RECORD SET:
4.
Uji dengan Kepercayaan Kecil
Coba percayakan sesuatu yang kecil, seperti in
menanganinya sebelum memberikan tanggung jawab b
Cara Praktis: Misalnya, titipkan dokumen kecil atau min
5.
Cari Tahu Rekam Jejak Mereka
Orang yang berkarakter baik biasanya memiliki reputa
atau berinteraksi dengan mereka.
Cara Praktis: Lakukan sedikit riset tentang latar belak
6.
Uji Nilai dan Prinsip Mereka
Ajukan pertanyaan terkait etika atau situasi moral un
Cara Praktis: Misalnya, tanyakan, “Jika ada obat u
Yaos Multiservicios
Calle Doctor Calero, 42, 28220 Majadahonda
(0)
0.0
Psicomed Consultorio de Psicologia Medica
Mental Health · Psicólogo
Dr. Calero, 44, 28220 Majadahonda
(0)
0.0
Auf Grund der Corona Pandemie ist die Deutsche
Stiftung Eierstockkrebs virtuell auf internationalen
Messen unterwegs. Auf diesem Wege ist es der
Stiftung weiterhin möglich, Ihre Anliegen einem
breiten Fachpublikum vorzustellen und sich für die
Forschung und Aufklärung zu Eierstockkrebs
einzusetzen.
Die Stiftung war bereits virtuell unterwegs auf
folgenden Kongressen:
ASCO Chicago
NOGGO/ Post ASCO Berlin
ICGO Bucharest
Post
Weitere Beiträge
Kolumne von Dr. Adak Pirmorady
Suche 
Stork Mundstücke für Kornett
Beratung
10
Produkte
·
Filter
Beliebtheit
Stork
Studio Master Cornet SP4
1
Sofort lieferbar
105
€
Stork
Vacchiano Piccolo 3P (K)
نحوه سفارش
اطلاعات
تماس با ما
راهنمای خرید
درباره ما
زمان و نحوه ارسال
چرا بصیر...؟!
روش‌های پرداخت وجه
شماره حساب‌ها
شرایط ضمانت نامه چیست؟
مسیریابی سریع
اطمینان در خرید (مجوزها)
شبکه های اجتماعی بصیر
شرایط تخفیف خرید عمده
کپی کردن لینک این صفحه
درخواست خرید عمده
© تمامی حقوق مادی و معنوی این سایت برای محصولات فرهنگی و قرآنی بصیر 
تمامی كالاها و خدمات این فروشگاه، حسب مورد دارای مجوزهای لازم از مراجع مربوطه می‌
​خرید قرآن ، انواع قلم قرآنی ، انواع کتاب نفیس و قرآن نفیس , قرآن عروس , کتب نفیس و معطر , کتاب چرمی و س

TASK REQUIREMENTS: Nothing in the data may differ; print all of it exactly as written.

ANSWER TO THE PROBLEM:
4.
Uji dengan Kepercayaan Kecil
Coba percayakan sesuatu yang kecil, seperti in
menanganinya sebelum memberikan tanggung jawab b
Cara Praktis: Misalnya, titipkan dokumen kecil atau min
5.
Cari Tahu Rekam Jejak Mereka
Orang yang berkarakter baik biasanya memiliki reputa
atau berinteraksi dengan mereka.
Cara Praktis: Lakukan sedikit riset tentang latar belak
6.
Uji Nilai dan Prinsip Mereka
Ajukan pertanyaan terkait etika atau situasi moral un
Cara Praktis: Misalnya, tanyakan, “Jika ada obat u
Yaos Multiservicios
Calle Doctor Calero, 42, 28220 Majadahonda
(0)
0.0
Psicomed Consultorio de Psicologia Medica
Mental Health · Psicólogo
Dr. Calero, 44, 28220 Majadahonda
(0)
0.0
Auf Grund der Corona Pandemie ist die Deutsche
Stiftung Eierstockkrebs virtuell auf internationalen
Messen unterwegs. Auf diesem Wege ist es der
Stiftung weiterhin möglich, Ihre Anliegen einem
breiten Fachpublikum vorzustellen und sich für die
Forschung und Aufklärung zu Eierstockkrebs
einzusetzen.
Die Stiftung war bereits virtuell unterwegs auf
folgenden Kongressen:
ASCO Chicago
NOGGO/ Post ASCO Berlin
ICGO Bucharest
Post
Weitere Beiträge
Kolumne von Dr. Adak Pirmorady
Suche 
Stork Mundstücke für Kornett
Beratung
10
Produkte
·
Filter
Beliebtheit
Stork
Studio Master Cornet SP4
1
Sofort lieferbar
105
€
Stork
Vacchiano Piccolo 3P (K)
نحوه سفارش
اطلاعات
تماس با ما
راهنمای خرید
درباره ما
زمان و نحوه ارسال
چرا بصیر...؟!
روش‌های پرداخت وجه
شماره حساب‌ها
شرایط ضمانت نامه چیست؟
مسیریابی سریع
اطمینان در خرید (مجوزها)
شبکه های اجتماعی بصیر
شرایط تخفیف خرید عمده
کپی کردن لینک این صفحه
درخواست خرید عمده
© تمامی حقوق مادی و معنوی این سایت برای محصولات فرهنگی و قرآنی بصیر 
تمامی كالاها و خدمات این فروشگاه، حسب مورد دارای مجوزهای لازم از مراجع مربوطه می‌
​خرید قرآن ، انواع قلم قرآنی ، انواع کتاب نفیس و قرآن نفیس , قرآن عروس , کتب نفیس و معطر , کتاب چرمی و س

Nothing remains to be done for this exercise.